:: Source text ::

-- -- --

Summary
- Departure from party presentation principle found to be abuse of discretion.
- The Supreme Court faulted an appeals panel for reversing the defendant’s conviction based on an argument that, ironically, neither of the parties had raised.
A U.S. Supreme Court case ended in a reversal, but not for any of the reasons argued by the parties. Rather, the Supreme Court faulted an appeals panel for reversing the defendant’s conviction based on an argument that, ironically, neither of the parties had raised. The Court noted that the appellate court’s handling of the case violated the principle of party presentation, which requires courts to decide cases based on the arguments presented by the parties. The Court acknowledged that the doctrine is not “ironclad,” going so far as to include an appendix of decisions in which the Supreme Court had appointed amici to argue issues not presented by the parties. But the Court chastised the appellate court, acknowledging that while courts are not “hidebound” to the arguments presented by the parties, the appellate court’s “radical transformation of this case goes well beyond the pale.”
ABA Litigation Section leaders say that the case is an important reminder of the basic structure of our adversarial legal system and contains important lessons for litigators presenting arguments before trial and appellate courts.

-- -- --

:: Supplied records ::
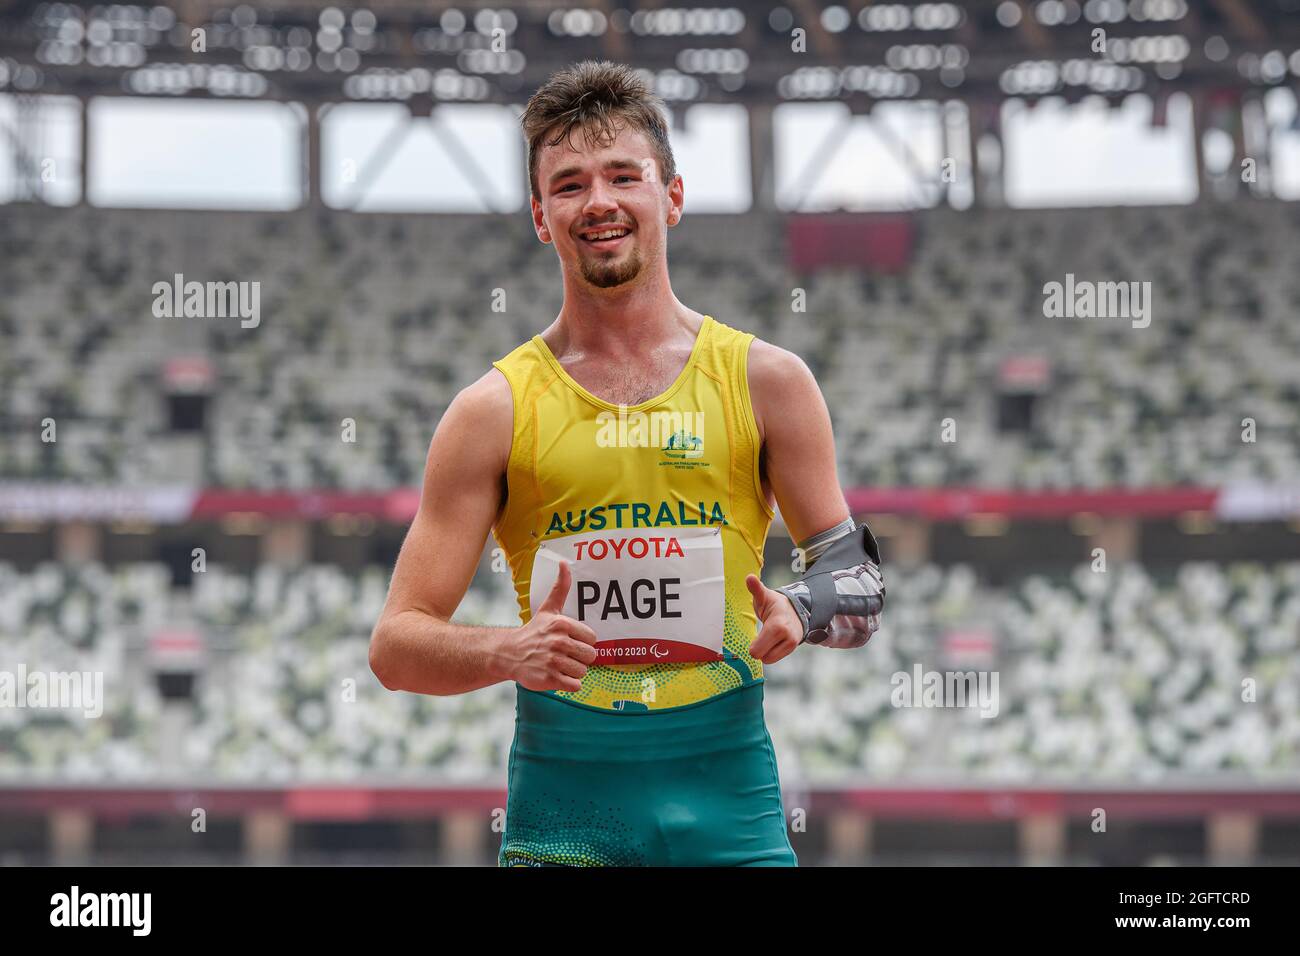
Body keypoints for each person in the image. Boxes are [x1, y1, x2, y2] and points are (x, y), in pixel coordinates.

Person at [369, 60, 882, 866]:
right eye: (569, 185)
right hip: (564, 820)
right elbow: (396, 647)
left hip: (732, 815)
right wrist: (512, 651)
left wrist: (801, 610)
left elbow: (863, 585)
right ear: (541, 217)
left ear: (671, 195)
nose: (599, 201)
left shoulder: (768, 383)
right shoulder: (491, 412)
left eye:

-- -- --

:: Complete the following ::
1. List every phrase that appears inside quotation marks in the summary of the Supreme Court's party presentation ruling.
2. Continue the summary of the Supreme Court's party presentation ruling with a few sentences that follow on from its final paragraph.

:: Answers in order ::
1.
- "ironclad"
- "hidebound"
- "radical transformation of this case goes well beyond the pale."

2.
The decision arose from a criminal case with immigration undertones. The defendant, Evelyn Sineneng-Smith, was a lawyer turned immigration consultant who marketed her services to immigrant workers in the home healthcare industry, especially recent arrivals from the Philippines. The defendant deceived her clients into believing that she could help them get their green cards by first filing for work authorization in the United States on their behalf and then, after establishing a work history, petitioning for an adjustment of status to become permanent residents.
Despite the fact that most of her clients had little money, the defendant would require them to sign lucrative retainer agreements, charging $5,900 to file an application for work authorization and an additional $900 to file an application for permanent residency. The government estimated that she collected over $3 million for her work.
But the defendant was aware all along that, at least under then-existing law, she would not succeed in establishing lawful status for her clients as she had promised. The rule the defendant was working under applied only to people who were present in the United States on December 21, 2000, and applied for certification to work before April 30, 2001. Many of the defendant’s clients had arrived years after these deadlines had come and gone.
A federal grand jury charged Sineneng-Smith with three counts of violating 8 U.S.C. § 1324(a)(1)(A)(iv), which makes it a crime to “encourage[] or induce[] an alien to . . . reside in the United States” when the person knows that the alien will be violating the law by residing in the country. The grand jury also charged the defendant with several counts of filing false tax returns and committing mail fraud.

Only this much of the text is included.